The rest of 1986 hasn’t exactly been flattering, either, but at least that’s been because of what has happened on the court. After reaching the third round at Indianapolis, Spence found fame fleeting, losing her first match in four of her next five tournaments, among them Wimbledon and the French Open.

She came back to reach the quarterfinals of the Virginia Slims of San Diego to push her season winnings to $18,665. In the first round of the L.A. tournament Monday, she needed only 61 minutes to dispatch Carina Karlsson of Sweden, 6-2, 6-1. Even so, with family and friends in attendance, she wasn’t as impressive as the numbers might indicate.

“Today, I was really nervous,” she said. “I wanted to win this match really bad.

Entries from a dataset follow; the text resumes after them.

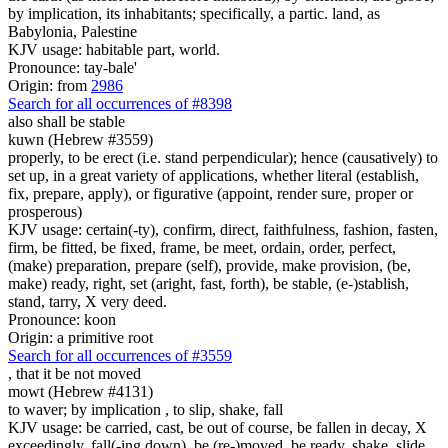
by implication, its inhabitants; specifically, a partic. land, as
Babylonia, Palestine
KJV usage: habitable part, world.
Pronounce: tay-bale'
Origin: from
2986
Search for all occurrences of #8398
also shall be stable
kuwn (Hebrew #3559)
properly, to be erect (i.e. stand perpendicular); hence (causatively) to
set up, in a great variety of applications, whether literal (establish,
fix, prepare, apply), or figurative (appoint, render sure, proper or
prosperous)
KJV usage: certain(-ty), confirm, direct, faithfulness, fashion, fasten,
firm, be fitted, be fixed, frame, be meet, ordain, order, perfect,
(make) preparation, prepare (self), provide, make provision, (be,
make) ready, right, set (aright, fast, forth), be stable, (e-)stablish,
stand, tarry, X very deed.
Pronounce: koon
Origin: a primitive root
Search for all occurrences of #3559
,
that it be not moved
mowt (Hebrew #4131)
to waver; by implication , to slip, shake, fall
KJV usage: be carried, cast, be out of course, be fallen in decay, X
exceedingly, fall(-ing down), be (re-)moved, be ready, shake, slide,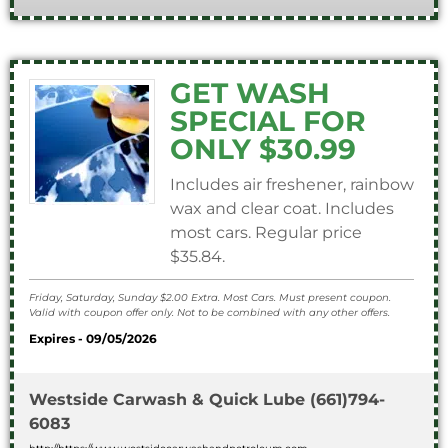
GET WASH
SPECIAL FOR
ONLY $30.99
Includes air freshener, rainbow
wax and clear coat. Includes
most cars. Regular price
$35.84.
Friday, Saturday, Sunday $2.00 Extra. Most Cars. Must present coupon.
Valid with coupon offer only. Not to be combined with any other offers.
Expires - 09/05/2026
Westside Carwash & Quick Lube
(661)794-
6083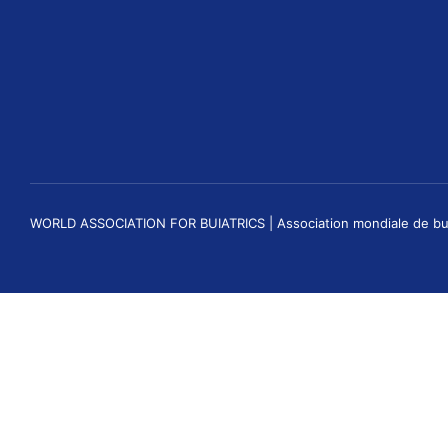
WORLD ASSOCIATION FOR BUIATRICS | Association mondiale de buiatri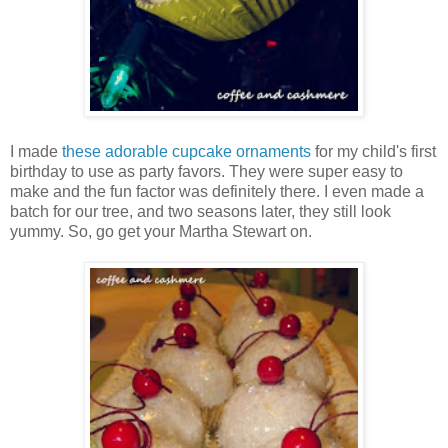
I made
these adorable cupcake ornaments
for my child's first
birthday to use as party favors. They were super easy to
make and the fun factor was definitely there. I even made a
batch for our tree, and two seasons later, they still look
yummy. So, go get your Martha Stewart on.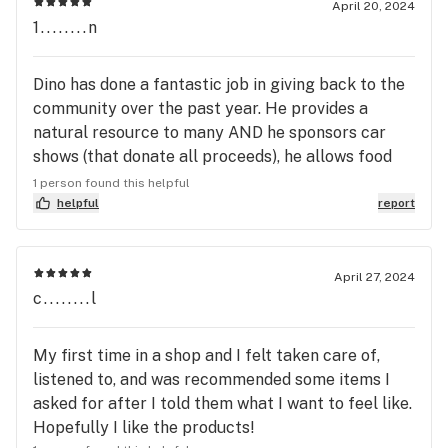
April 20, 2024
1........n
Dino has done a fantastic job in giving back to the
community over the past year. He provides a
natural resource to many AND he sponsors car
shows (that donate all proceeds), he allows food
vendors on site etc.. all to help our town thrive.
1 person found this helpful
THANK YOU and his team of experts!
helpful
report
April 27, 2024
c........l
My first time in a shop and I felt taken care of,
listened to, and was recommended some items I
asked for after I told them what I want to feel like.
Hopefully I like the products!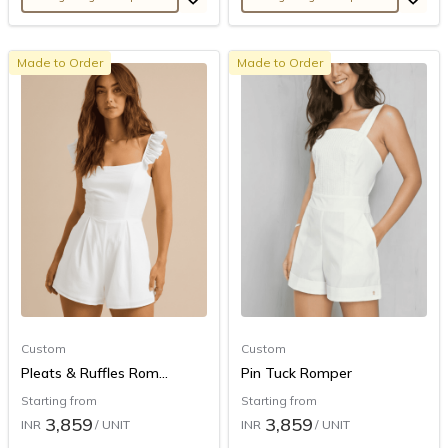
Made to Order
Made to Order
Custom
Custom
Pleats & Ruffles Rom...
Pin Tuck Romper
Starting from
Starting from
3,859
3,859
INR
/ UNIT
INR
/ UNIT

I was a little afraid, maybe sort of tentative, wondering how I would do. . . . I wasn’t hitting many hard shots in the beginning.”

So she left it to Karlsson to make the mistakes. “And usually she did,” Spence said.

That doesn’t figure to happen with her opponent tonight: Navratilova.

No. 1 against No. 63? Courting fame can be so demanding.

Three seeded players were knocked out in Monday’s first-round: No. 10 Catarina Lindqvist (6-3, 7-5, by Anne Minter), No. 13 Wendy Turnbull (6-3, 6-0, by Peanut Louie-Harper) and Anne White (6-2, 7-6, by Tina Mochizuki of South Pasadena). The highest seeded player to play, No. 9 Stephanie Rehe, defeated Helen Kelesi, 7-6, 4-6, 6-1.

In the night’s final match, the 17-year-old Gurney, with the support of the hometown crowd, beat Andrea Holikova of Czechoslovakia, 6-0, 6-3.